• Trecho do documento:
----------
A Polícia Federal deflagrou a Operação Zona Cinzenta no estado do Amapá, com o objetivo de apurar irregularidades na gestão de recursos da previdência estadual.

Operação da Polícia Federal investiga aportes de R$ 400 milhões na previdência do Amapá

Na manhã desta sexta-feira (6), a Polícia Federal deflagrou a Operação Zona Cinzenta no estado do Amapá, com o objetivo de apurar possíveis irregularidades na gestão de recursos da previdência estadual. A ação foi autorizada pela Justiça Federal do Amapá e mira aplicações financeiras que somam aproximadamente R$ 400 milhões, administradas pela Amapá Previdência (Amprev).

A investigação concentra-se na aplicação de recursos do Regime Próprio de Previdência Social do Estado (RPPS/AP) em Letras Financeiras emitidas pelo Banco Master S.A. e, posteriormente, pelo Banco de Brasília (BRB). Segundo a Polícia Federal, há indícios da prática de crimes de gestão temerária e gestão fraudulenta.

O foco principal da apuração está nas decisões tomadas pelo Comitê de Investimentos da Amprev (CIAP) e pela Diretoria Executiva do órgão. Conforme os investigadores, em menos de vinte dias foram aprovadas e executadas três aplicações concentradas em Letras Financeiras do Banco Master, totalizando cerca de R$ 400 milhões. As deliberações ocorreram em reuniões realizadas nos dias 12, 19 e 30 de julho de 2024.
----------
Dados coletados
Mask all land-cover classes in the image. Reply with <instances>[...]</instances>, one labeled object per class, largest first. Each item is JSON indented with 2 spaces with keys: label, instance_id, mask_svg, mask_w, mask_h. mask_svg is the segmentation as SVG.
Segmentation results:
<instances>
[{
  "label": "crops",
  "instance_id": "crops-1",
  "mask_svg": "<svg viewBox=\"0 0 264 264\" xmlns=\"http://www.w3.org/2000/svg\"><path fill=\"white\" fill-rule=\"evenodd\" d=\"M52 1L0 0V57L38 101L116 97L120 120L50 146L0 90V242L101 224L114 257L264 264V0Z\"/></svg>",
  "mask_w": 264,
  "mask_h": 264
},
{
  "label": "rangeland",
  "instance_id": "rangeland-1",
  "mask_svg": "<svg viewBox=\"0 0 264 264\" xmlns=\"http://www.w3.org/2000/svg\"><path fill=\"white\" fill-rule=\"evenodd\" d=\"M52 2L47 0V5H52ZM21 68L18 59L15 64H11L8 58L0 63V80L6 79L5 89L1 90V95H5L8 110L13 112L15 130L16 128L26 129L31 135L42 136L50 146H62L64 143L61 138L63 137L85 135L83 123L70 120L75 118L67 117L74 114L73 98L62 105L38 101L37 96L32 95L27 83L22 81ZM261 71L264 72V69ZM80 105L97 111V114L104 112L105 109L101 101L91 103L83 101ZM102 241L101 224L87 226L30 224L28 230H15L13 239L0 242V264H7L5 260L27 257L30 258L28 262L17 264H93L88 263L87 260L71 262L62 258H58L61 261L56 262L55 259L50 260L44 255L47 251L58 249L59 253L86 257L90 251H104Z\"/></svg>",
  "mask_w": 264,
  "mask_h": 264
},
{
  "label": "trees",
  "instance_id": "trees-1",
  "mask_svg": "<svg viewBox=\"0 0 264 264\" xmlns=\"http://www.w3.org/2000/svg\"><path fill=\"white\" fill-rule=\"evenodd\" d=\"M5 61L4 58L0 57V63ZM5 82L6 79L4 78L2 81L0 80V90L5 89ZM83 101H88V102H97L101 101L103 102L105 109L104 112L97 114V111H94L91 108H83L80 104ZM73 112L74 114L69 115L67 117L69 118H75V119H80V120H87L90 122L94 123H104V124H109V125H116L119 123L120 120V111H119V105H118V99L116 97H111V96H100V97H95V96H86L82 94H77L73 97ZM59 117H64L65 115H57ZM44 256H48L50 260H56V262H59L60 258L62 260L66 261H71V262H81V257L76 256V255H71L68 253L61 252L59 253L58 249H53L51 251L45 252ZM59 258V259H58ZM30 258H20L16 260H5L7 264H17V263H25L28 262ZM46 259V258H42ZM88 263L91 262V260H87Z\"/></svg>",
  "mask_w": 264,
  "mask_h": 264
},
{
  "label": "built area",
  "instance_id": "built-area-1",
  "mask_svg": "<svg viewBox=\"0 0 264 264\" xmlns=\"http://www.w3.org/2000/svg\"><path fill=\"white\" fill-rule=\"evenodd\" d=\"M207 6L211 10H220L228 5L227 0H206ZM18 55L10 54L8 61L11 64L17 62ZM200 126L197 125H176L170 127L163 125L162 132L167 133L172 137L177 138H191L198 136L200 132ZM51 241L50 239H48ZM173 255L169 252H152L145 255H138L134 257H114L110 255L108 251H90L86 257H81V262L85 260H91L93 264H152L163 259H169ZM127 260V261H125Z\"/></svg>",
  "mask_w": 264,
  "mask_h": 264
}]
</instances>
----------
• Tarefa 1: Liste as datas das reuniões em que foram tomadas as deliberações, conforme a reportagem sobre a Operação Zona Cinzenta.
• Tarefa 2: Segundo a reportagem sobre a Operação Zona Cinzenta, qual órgão autorizou a ação?
• Tarefa 3: Dê prosseguimento à reportagem sobre a Operação Zona Cinzenta a partir do ponto em que ela termina.

• Resposta 1:
12 de julho de 2024
19 de julho de 2024
30 de julho de 2024

• Resposta 2: A Justiça Federal do Amapá.

• Resposta 3:
A operação também ocorre em um contexto de forte repercussão política, uma vez que o Amapá é reduto eleitoral do senador Davi Alcolumbre. Além disso, circulam imagens que associam o governador Clécio Luís e o ex-diretor Jocildo Silva Lemos ao caso, embora, até o momento, não haja divulgação oficial de responsabilização individual.

A Polícia Federal informou que as investigações continuam em andamento e que novas diligências poderão ser realizadas para esclarecer a legalidade das operações, identificar eventuais responsáveis e mensurar possíveis danos aos cofres da previdência estadual.